Curious item by Daniel J. Wakin buried deep in the bowels of Saturday’s New York Times, the jist of which appears to be the fact that absolutely nobody is upset because Bang on a Can has programmed  Karlheinz Stockhausen’s “Stimmung” as the culminating piece of a 12-hour marathon ending early on the morning of June 1 at the World Financial Center Winter Garden. 

Why might they be?  Well, apparently Stockhausen made one of his nutty comments about 9/11 being “the greatest work of art that is possible in the whole cosmos.”

Call me crazy, but having studied and been in this journalism game for a very long time I’m of the opinion that if the dog didn’t bite the man and the man didn’t bite the dog, you really don’t have much of a story to work with.  I know the cable channels love to gin up this phony controversy crap, but the New York Times…

9 thoughts on “Did Rupert Buy the Times?”
  1. And no, or little, sign of DOK librettist Alice Goodman anywhere, either.

    (Rather, John Adams, Peter Sellers, Alice Goodman, and Penny Woolcock appear to be, at least partially, professionally safe at Peter Gelb’s MET Opera House — as it should be, in my view.)

    *

    [On a separate note, I see that the Chicago Lyric Opera production of Doctor Atomic is going to be broadcast on radio, here in D.C., at 1 PM. on Saturday, May 17. I thought that I’d have to wait for the MET Opera production and broadcast next winter.]

  2. Mr Ramsey, I believe that there is a world of moral difference between Stockhausen’s perhaps publicity-seeking, perhaps superphrenic comment after 9/11; and Richard Wagner’s history of published anti-Semitic writings.

    You are free to disagree.

DATA PROVIDED:
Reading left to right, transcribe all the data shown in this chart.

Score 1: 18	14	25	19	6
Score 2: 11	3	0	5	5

...

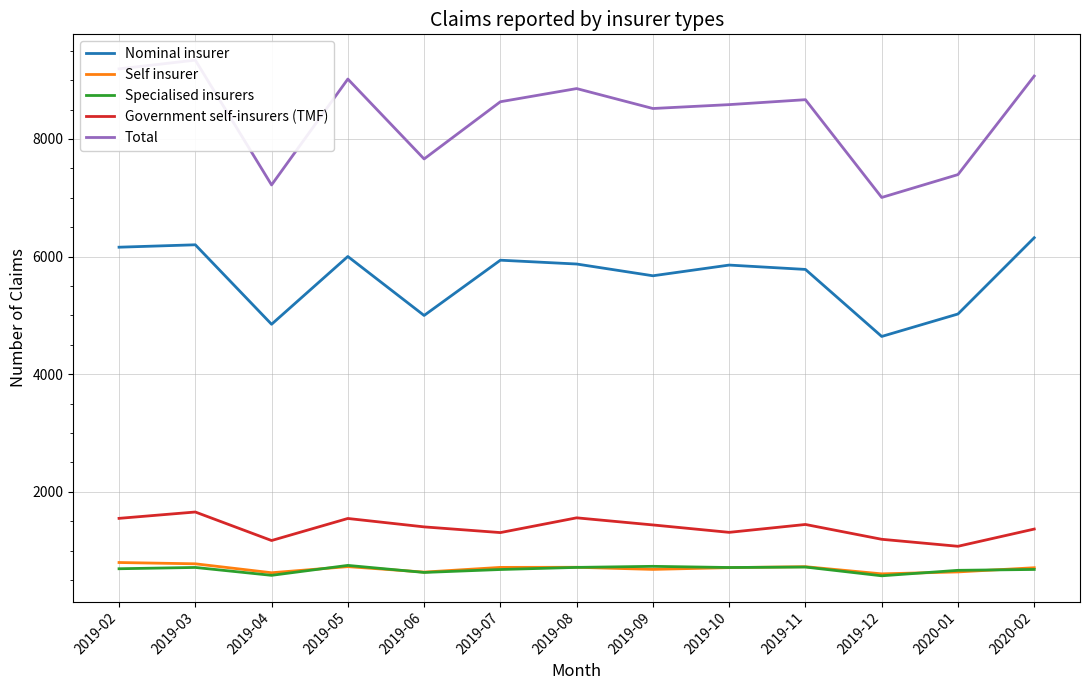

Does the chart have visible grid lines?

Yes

TASK INSTRUCTIONS:
a) In the blog post about Bang on a Can programming Stockhausen's "Stimmung," at what venue does the 12-hour marathon take place?
b) Write the next part of the blog post about the Stockhausen "Stimmung" programming, picking up after its final line.

WRITTEN RESPONSES:
a) The World Financial Center Winter Garden.

b)
    *

    Parsifal at Auschwitz/Oswiecim? Nein/nie!
    (No operas or music dramas there, for that matter.)

    Richard Wagner in Israel? Possible if done carefully, as done by Daniel Barenboim.

  3. I don’t think it’s phony, and I think people have a right to be offended. Nobody is calling for an outcry because Stockhausen had his 15 minutes in the popular world back in the 60’s.

    Even though Wagner didn’t commit any crimes in the Holocaust, nobody would endorse performing Parsifal at Auschwitz. The decision to program Stockhausen at the WFC seems to be analogously insulting. This is what you get when you contaminate arts with politics.

    Walter Ramsey
    ramseytheii@hotmail.com

  4. Stockhausen was commenting on and lamenting the fact that mediatized terrorism has usurped the role and impact that the avant-garde ‘traditionally’ held. Don DeLillo in interviews from the ’80’s said some prescient things about the terrorist taking over the role of the novelist.

  5. Interesting comments, Jerry and Joe. Thanks.

    Perhaps the cultural reporter will also wake up and realize that the Metropolitan Opera — under Peter Gelb, no less — has buried in its 2008-09 programming a work by one less than perfect Richard Wagner, called ‘Der Ring des Nibelungen’. (I also can’t quite recall the outcries that greeted Hans Pfitzner’s ‘Palestrina’ being produced on the MET stage a few years back. Maybe someone else can.)

    Personally, an announced performance of Stockhausen’s ‘Stimmung’ — even at the WFC — strikes me as less interesting than would an announced performance of Carl Orff’s ‘De temporum fine commedia’ (or even Arnold Schoenberg’s ‘Pierrot lunaire’.)

    (It would be another matter if, for example, Gerard Mortier were to hire — for shock value — an avowed anti-Semite, anti-Muslim, or anti-Christian director to stage all seven parts of Stockhausen’s ‘Licht Cycle’ with the NYCO at the NYC Armory…)

  6. Total nonsense.

    The remark was insensitive, to be sure. The number of outraged comments on that article underscores just how raw those wounds still are for a lot of us.

    But talk about a comment stripped of all context! The Times misreported the story along with everyone else when it first happened. Why should they stop now?

Comments are closed.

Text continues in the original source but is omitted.